Seeing that it was about to go to war with Germany, Britain decided to subtly abandon its support for the Huerta regime, and the legitimacy of General Carranza's regime was immediately recognized by US President Wilson.Rockefeller's Standard Oil provided Carranza with guns and money, including $100,000 in cash and large fuel loans.American oil majors take over Mexico from British oil majors.At that time, Tampico's oil wells were the envy of the world, and the Cerro Azul well produced a record 200,000 barrels a day. Carranza then became the focus of a violent campaign in 1916 when Carranza set out to defend Mexico's national interests rather than those of American oil companies, with Standard Oil paying for the idle gangster Panco Vila , against Carranza.

Shortly before the United States entered the war in Europe, General Pershing's troops were sent on a brief, unsuccessful mission to Mexico.Later, the United States was about to join the British side in the European war, and the United Kingdom and the United States decided to join forces to boycott Mexico under the leadership of Carranza.Fortunately for Mexico, due to frequent wars and no time for others, this country temporarily escaped the smoke of Anglo-American oil hegemony and became a paradise.President Carranza remains in power.Until 1920, after the Versailles Peace Conference, he was assassinated.

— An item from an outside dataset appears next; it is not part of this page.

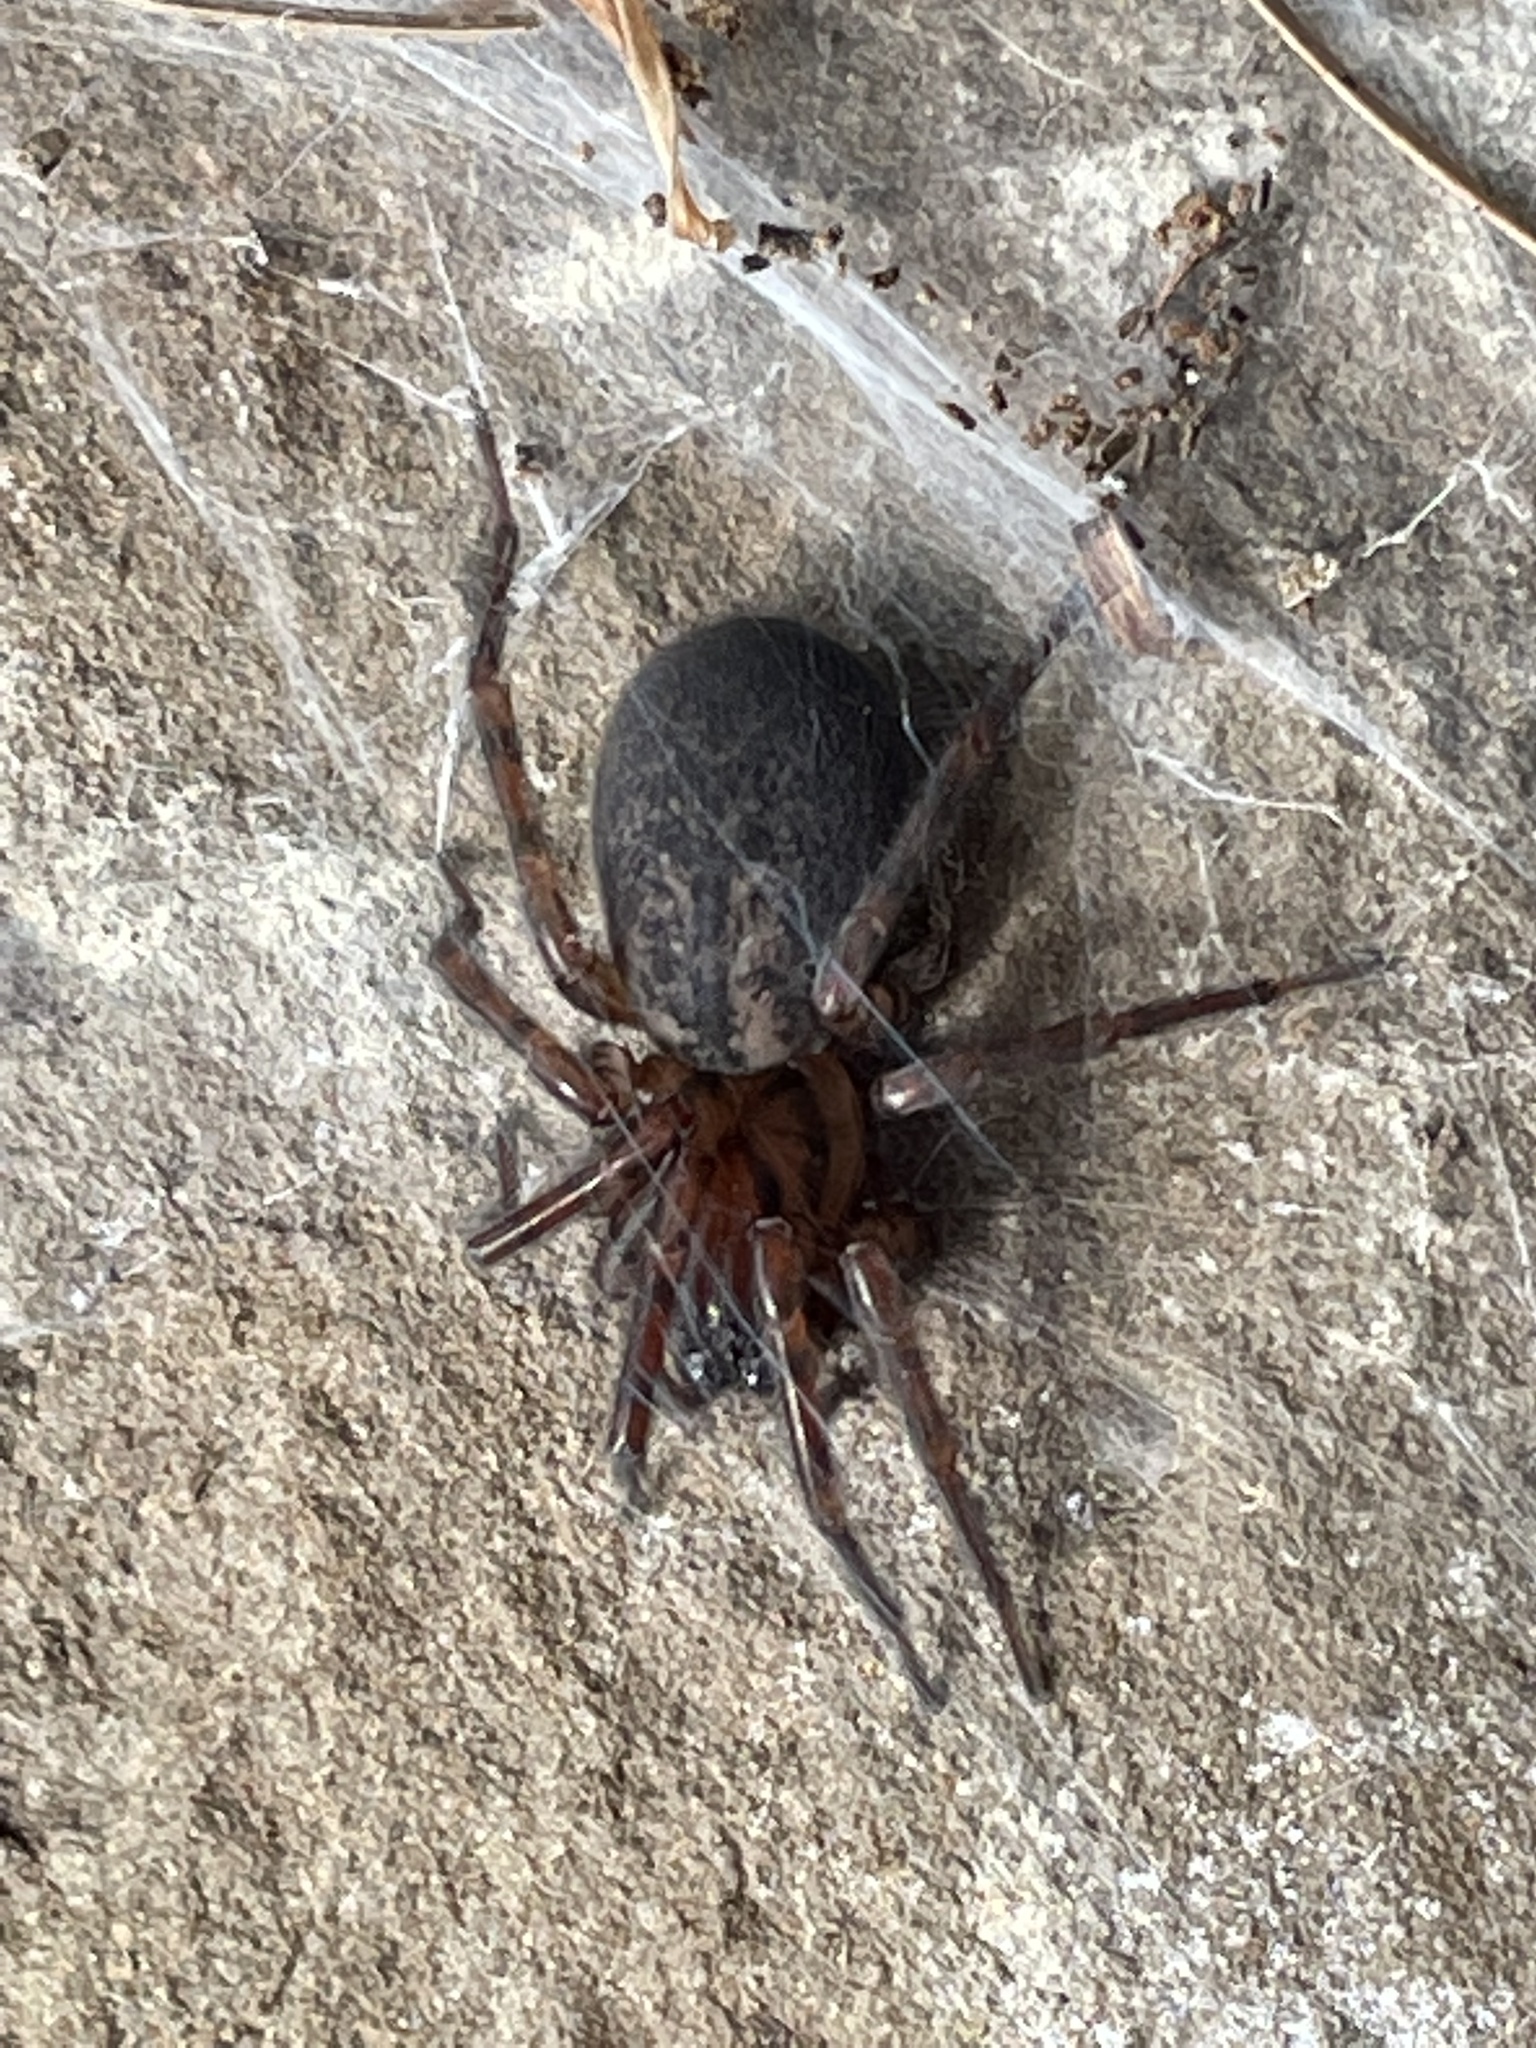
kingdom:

One of Carranza's many legacies was the ratification of Mexico's first constitution in 1917, which included a special paragraph, Article 27, stating that "all minerals, petroleum and all hydrocarbons, solid, liquid or gaseous The fuel ... is owned directly by the state".The only condition for non-Mexican nationals to obtain oil exploration rights is the recognition of the full sovereignty of Mexican law in commercial matters without interference from foreign governments.For Mexico's oil, throughout the 1920s, oil interest groups in the United Kingdom and the United States had been fighting fiercely, openly and secretly.This struggle even continued until the late 1930s, when the Cardenas government decided to nationalize all foreign oil holdings.The decision drew the displeasure of the British and American oil majors, and Mexico has been boycotted by them for the next 40 years.